When Elon bought Twitter for example, he open sourced, right, open sourced the, the ranking system, and you could see right in the code that there is a penalty for any post that includes a link.
And this is true across all these networks. In our testing, we get about 10 times the reach — 10x — when we have zero click content, meaning a post that contains no link versus one that does. I’d rather influence 10 times as many people than I would draw traffic from a small percentage.
Three, publications, newsletters, podcasts, mainstream media, niche media, sources of industry influencing in small sectors, I don’t care which one we’re talking about, every single one of them is far more likely to say yes to a pitch that does not contain a request for a link. I think this is because over the last twenty five years SEOs and and link builders have sort of spammed the Internet so badly, we all get so many requests for links in our inboxes that we’re just done with it, and so it doesn’t work anymore. This is it’s essentially you know, Andrew Chen’s law of shitty click through rates. Like, it’s lost its ability to work and therefore, you can stand out by not asking for links. Instead, talking about coverage, talking about your product, talking about your brand, talking about your research, talking about your content, and trying to get these publications and sources of influence to feature those.
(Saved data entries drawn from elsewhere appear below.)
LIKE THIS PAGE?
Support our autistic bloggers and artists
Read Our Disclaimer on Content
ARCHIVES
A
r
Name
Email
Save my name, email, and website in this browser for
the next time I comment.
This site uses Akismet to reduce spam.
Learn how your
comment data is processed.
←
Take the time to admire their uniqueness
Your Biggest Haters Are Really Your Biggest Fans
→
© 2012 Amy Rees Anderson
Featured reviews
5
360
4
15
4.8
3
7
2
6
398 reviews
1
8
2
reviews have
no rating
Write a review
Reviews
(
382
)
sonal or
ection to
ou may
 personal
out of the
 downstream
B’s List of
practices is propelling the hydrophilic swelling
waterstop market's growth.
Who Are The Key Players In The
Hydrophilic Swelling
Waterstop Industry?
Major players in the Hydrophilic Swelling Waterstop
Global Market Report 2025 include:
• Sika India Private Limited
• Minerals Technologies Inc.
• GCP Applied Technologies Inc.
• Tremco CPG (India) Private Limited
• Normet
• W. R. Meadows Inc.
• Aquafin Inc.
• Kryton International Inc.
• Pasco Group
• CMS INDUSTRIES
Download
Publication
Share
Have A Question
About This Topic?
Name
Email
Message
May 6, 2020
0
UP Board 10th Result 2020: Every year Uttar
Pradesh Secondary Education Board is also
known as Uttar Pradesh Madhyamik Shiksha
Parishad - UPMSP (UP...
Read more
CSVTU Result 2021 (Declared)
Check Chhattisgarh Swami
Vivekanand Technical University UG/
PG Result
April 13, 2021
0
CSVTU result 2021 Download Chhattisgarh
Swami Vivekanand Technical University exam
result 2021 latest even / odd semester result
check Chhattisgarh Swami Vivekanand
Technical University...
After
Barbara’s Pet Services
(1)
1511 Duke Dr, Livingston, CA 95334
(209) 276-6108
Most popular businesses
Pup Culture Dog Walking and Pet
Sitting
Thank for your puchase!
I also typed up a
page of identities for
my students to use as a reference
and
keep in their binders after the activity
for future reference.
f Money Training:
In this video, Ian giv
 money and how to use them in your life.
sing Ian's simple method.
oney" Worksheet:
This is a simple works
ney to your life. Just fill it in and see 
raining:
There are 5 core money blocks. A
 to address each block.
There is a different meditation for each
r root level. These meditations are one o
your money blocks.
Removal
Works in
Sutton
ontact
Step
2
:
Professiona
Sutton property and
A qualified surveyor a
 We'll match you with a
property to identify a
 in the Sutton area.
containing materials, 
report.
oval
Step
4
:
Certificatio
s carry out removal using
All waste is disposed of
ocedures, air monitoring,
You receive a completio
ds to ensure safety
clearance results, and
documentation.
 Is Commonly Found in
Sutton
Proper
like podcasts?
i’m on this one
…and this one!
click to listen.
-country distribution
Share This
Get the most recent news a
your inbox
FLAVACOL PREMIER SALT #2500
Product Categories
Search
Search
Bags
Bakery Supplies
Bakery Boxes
Fourth and finally, large language models and AI tools, which I know a ton of people are very excited about in marketing world, and it feels like the universe is maybe trending in this direction. We’ll see. But whether they are or not, links don’t matter to LLMs. That’s not what they’re looking at.
It is not like Google in 1997 with PageRank and them caring so much about where the link graph pointed. Large language models (LLMs) are using content itself. Right? Words that appear frequently near other words.
If your brand shows up near the words and phrases that people use to describe you and that the large language model interprets as being about your brand and product, guess what? You’re gonna be on that list. And if you don’t, you will not show up in those places. We we’ve got a whole, 5-minute whiteboard about showing up in in AI and LLMs, so I’ll point you over there.
But broadly speaking, these tools send almost no traffic. I believe it’s, for ChatGPT, it’s like 0.2%. For Perplexity, it’s under 2%. We’re talking incredibly small amounts of their traffic that they actually refer out to other places.
The answer happens right in the model.
Okay.
I believe that this is not an apocalypse for digital marketers.
These are important things that we need to consider, and we need to, as a result, invest in zero click kinds of marketing and change our entire thought process around what we’re doing online with digital marketing. But influence has always been better than traffic. Traffic was always a vanity metric. I love my friend Wil Reynolds who posted this video about showing how their traffic, Seer’s traffic, his company’s traffic had dropped 40%, and it seemed like the end of the world, but sales were up 20% because traffic is not the same as conversions. Traffic is not the same as customers. Traffic isn’t even the same as fans.
I think what we’re trying to do is create influence and fans and customers and conversion, not just focus on how many visitors did we get to the website.